23/09/2015

Humeur, Conduire ou mourir ?

Les lecteurs plus ou moins réguliers de cette page savent qu'au-delà d'informations utiles sur des prestations fournies par le TCS /cours, voyages...) nous aimons y mettre un peu de tripes ou de coeur, c'est selon. L'actualité nous en fournit souvent la matière. le titre ci-dessus pourrait faire penser de prime abord qu'il va s'agir d'accidents de la circulation que nenni!

Dans une précédente chronique (mai 2015), nous nous sommes essayés à quelques conseils pour que les aînés gardent le plus longtemps possible la forme qui les aidera non seulement à conserver leur permis, mais aussi, mais surtout une vie valant la peine d’être vécue. Et paf!
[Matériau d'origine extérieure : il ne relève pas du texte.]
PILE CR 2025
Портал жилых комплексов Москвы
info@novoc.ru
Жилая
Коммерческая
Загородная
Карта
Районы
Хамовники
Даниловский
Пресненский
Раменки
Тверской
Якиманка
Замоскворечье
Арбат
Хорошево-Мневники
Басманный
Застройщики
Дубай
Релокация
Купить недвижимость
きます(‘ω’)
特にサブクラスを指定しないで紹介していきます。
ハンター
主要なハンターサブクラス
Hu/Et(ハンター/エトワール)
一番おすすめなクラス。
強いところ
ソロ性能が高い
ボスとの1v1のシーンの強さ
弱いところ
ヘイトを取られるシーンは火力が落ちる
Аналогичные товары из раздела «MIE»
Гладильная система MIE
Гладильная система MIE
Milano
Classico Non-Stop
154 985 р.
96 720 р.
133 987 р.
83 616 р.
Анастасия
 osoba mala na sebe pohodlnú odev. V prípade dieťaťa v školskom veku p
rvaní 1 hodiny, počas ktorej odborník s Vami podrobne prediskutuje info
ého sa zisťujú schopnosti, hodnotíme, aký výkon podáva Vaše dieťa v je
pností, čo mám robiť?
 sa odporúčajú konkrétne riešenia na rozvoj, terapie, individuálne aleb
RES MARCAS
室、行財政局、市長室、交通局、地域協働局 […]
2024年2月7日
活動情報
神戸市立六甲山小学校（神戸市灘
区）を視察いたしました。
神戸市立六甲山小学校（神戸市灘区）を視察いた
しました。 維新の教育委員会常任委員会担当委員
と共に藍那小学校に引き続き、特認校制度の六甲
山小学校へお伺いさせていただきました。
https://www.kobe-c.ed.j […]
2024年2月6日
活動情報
Quelques jours plus tard, la Tribune de Genève consacrait presque une pleine page aux propos d’un médecin américain, Ezekiel Emanuel, qui considère, lui, qu’il faut laisser faire la nature «et mourir de la première chose qui m’emportera», sans recourir aux médecins, aux médicaments, aux dépistages... Cet ancien conseiller de Barack Obama, qui dirige aujourd’hui le Département d’éthique médicale et des politiques de santé de l’Université de Pennsylvanie, va plus loin: c’est à 75 ans qu’il met la limite, pour lui et implicitement pour les autres, d’une existence qui a un sens. Au-delà, ce serait inexorablement un déclin, une vie vide… 
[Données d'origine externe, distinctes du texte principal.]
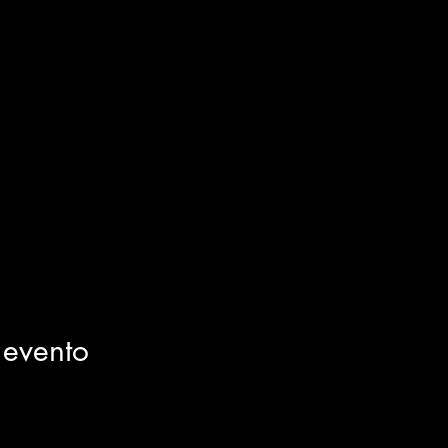
 evento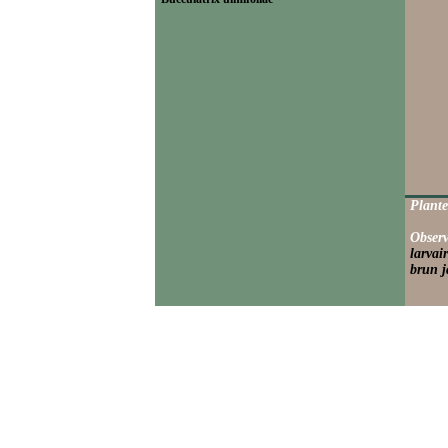
Plante
Observ
larvai
brun j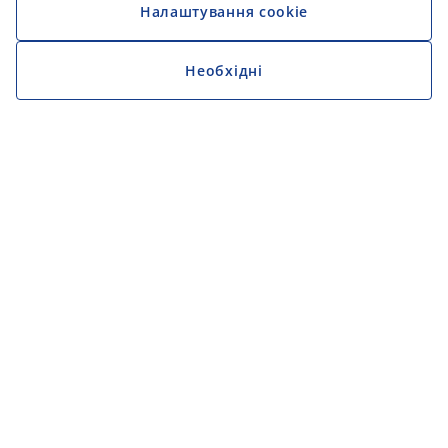
Налаштування cookie
Необхідні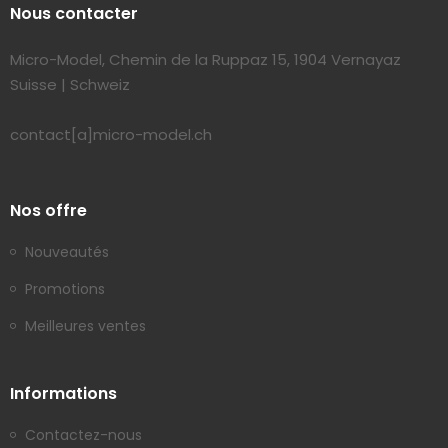
Nous contacter
Micro-Model, Chemin de la Ruppaz 15, 1904 Vernayaz
Suisse | Schweiz
contact[a]micro-model.ch
Nos offre
Nouveautés
Promotions
Meilleures ventes
Informations
Contactez-nous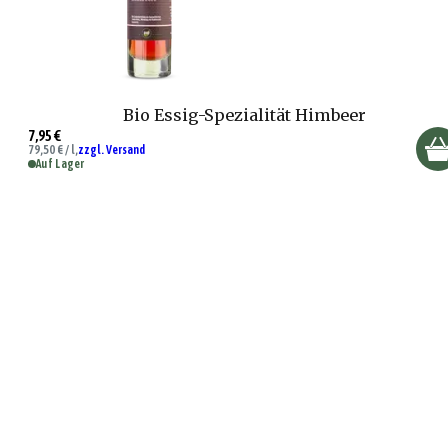
Bio Essig-Spezialität Himbeer
7,95 €
79,50 € / l,
zzgl. Versand
Auf Lager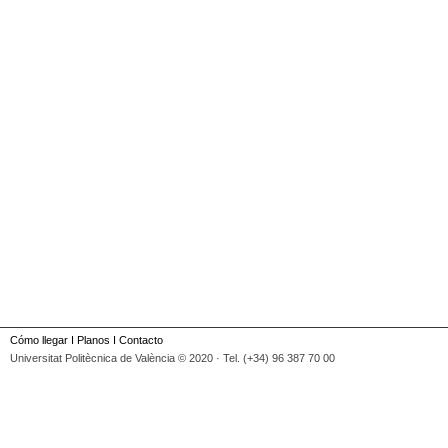
Cómo llegar
I
Planos
I
Contacto
Universitat Politècnica de València © 2020 · Tel. (+34) 96 387 70 00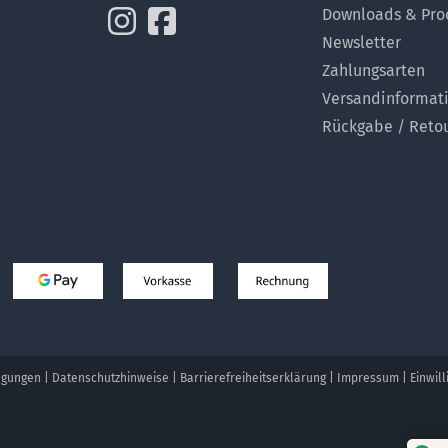
Downloads & Pro
Newsletter
Zahlungsarten
Versandinformat
Rückgabe / Reto
ngungen
|
Datenschutzhinweise
|
Barrierefreiheitserklärung
|
Impressum
|
Einwil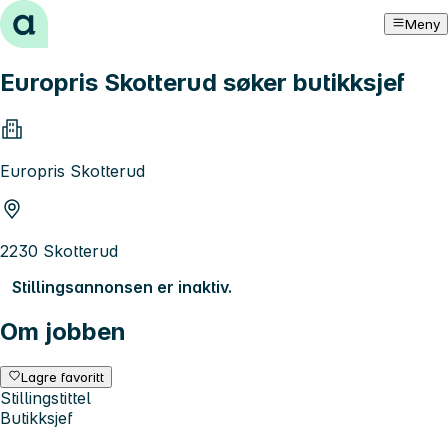
Hopp til innhold
Meny
Europris Skotterud søker butikksjef
Europris Skotterud
2230 Skotterud
Stillingsannonsen er inaktiv.
Om jobben
Lagre favoritt
Stillingstittel
Butikksjef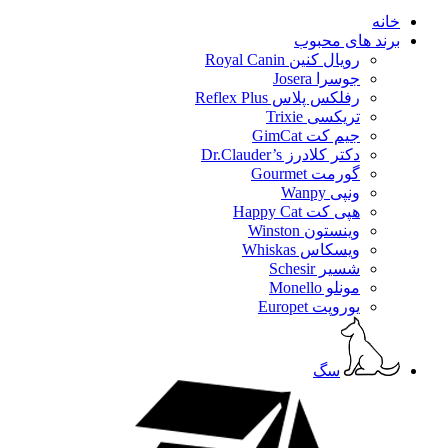
خانه
برند های محبوب
رویال کنین Royal Canin
جوسرا Josera
رفلکس پلاس Reflex Plus
تریکسی Trixie
جیم کت GimCat
دکتر کلادرز Dr.Clauder’s
گورمت Gourmet
ونپی Wanpy
هپی کت Happy Cat
وینستون Winston
ویسکاس Whiskas
شسیر Schesir
مونلو Monello
یوروپت Europet
سگ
Annonçant une conférence de ce Monsieur, l’article de notre confrère ne proposait pas de commentaire sur ce que nous sommes quant à nous tentés de taxer d’élucubrations. Tout au plus une question: que se passera-t-il en 2032 lorsque vous aurez atteint les 75 ans? L’éthicien s’en tire par une pirouette qui vaut son pesant d’incohérence et situe à nos yeux le personnage et l’importance qu’il convient d’accorder à son propos: «Je me réserve le droit de changer d’avis et de produire une défense vigoureuse et raisonnée d’une vie aussi longue que possible. Cela signifiera, après tout, que je suis resté créatif». 
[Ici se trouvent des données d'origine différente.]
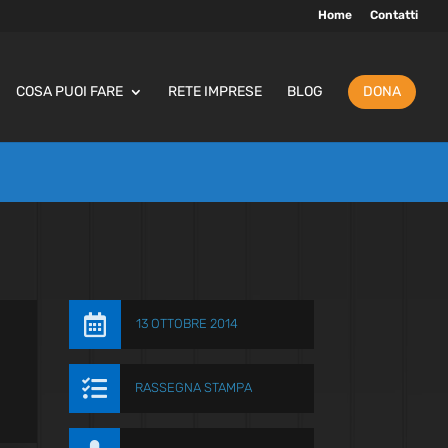
Home
Contatti
COSA PUOI FARE
RETE IMPRESE
BLOG
DONA

13 OTTOBRE 2014

RASSEGNA STAMPA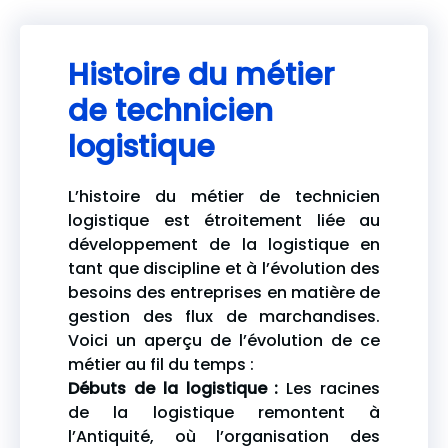
Histoire du métier
de technicien
logistique
L’histoire du métier de technicien
logistique est étroitement liée au
développement de la logistique en
tant que discipline et à l’évolution des
besoins des entreprises en matière de
gestion des flux de marchandises.
Voici un aperçu de l’évolution de ce
métier au fil du temps :
Débuts de la logistique :
Les racines
de la logistique remontent à
l’Antiquité, où l’organisation des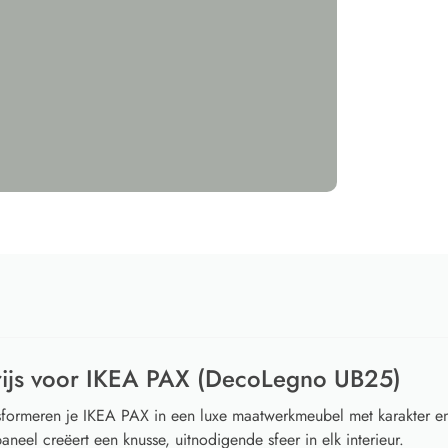
rijs voor IKEA PAX (DecoLegno UB25)
formeren je IKEA PAX in een luxe maatwerkmeubel met karakter en v
neel creëert een knusse, uitnodigende sfeer in elk interieur.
Ouf! L’insignifiance de cette théorie et de la manière de la soutenir ne devrait pas réduire à néant nos efforts pour convaincre les aînés qu’il existe des moyens de se maintenir en forme, physiquement et moralement, et que cela en vaut la peine. Bouger, se nourrir convenablement, ne pas abuser des bonnes et encore moins des mauvaises choses, rester branché sur les affaires du monde et de la cité, par exemple en offrant du temps bénévolement, et continuer de se former, que ce soit par la lecture ou par des cours. Et puis aimer les gens, sa famille, son voisin ou la caissière du supermarché, pour aimer la vie. 

Et c’est là que nous pouvons redonner à notre titre le sens qu’on a pu y voir initialement: non, les aînés ne sont pas condamnés à se tuer ou, pire, à tuer au volant, comme le laissent entendre certains commentaires. Contrairement aux assertions de M. Ezekiel Emanuel, il y a bien des moyens de ne pas simplement subir la nature, mais de retarder les outrages de l’âge. Si ce n’était pas le cas, on se demande bien pourquoi et comment, du milieu du siècle dernier au début de celui-ci, l’espérance de vie aurait gagné en moyenne pas loin d’une vingtaine d’années sous nos latitude. Ne serait-ce pas, un petit peu, parce que la médecine et l’hygiène de vie ont fait des progrès sur lesquels il serait bien bête de cracher?

NB – Celles et ceux qui verraient dans ce qui précède une sorte de plaidoyer pro domo de l’auteur auraient bien raison: celui-ci n’a nullement envie de les abandonner dans deux ans!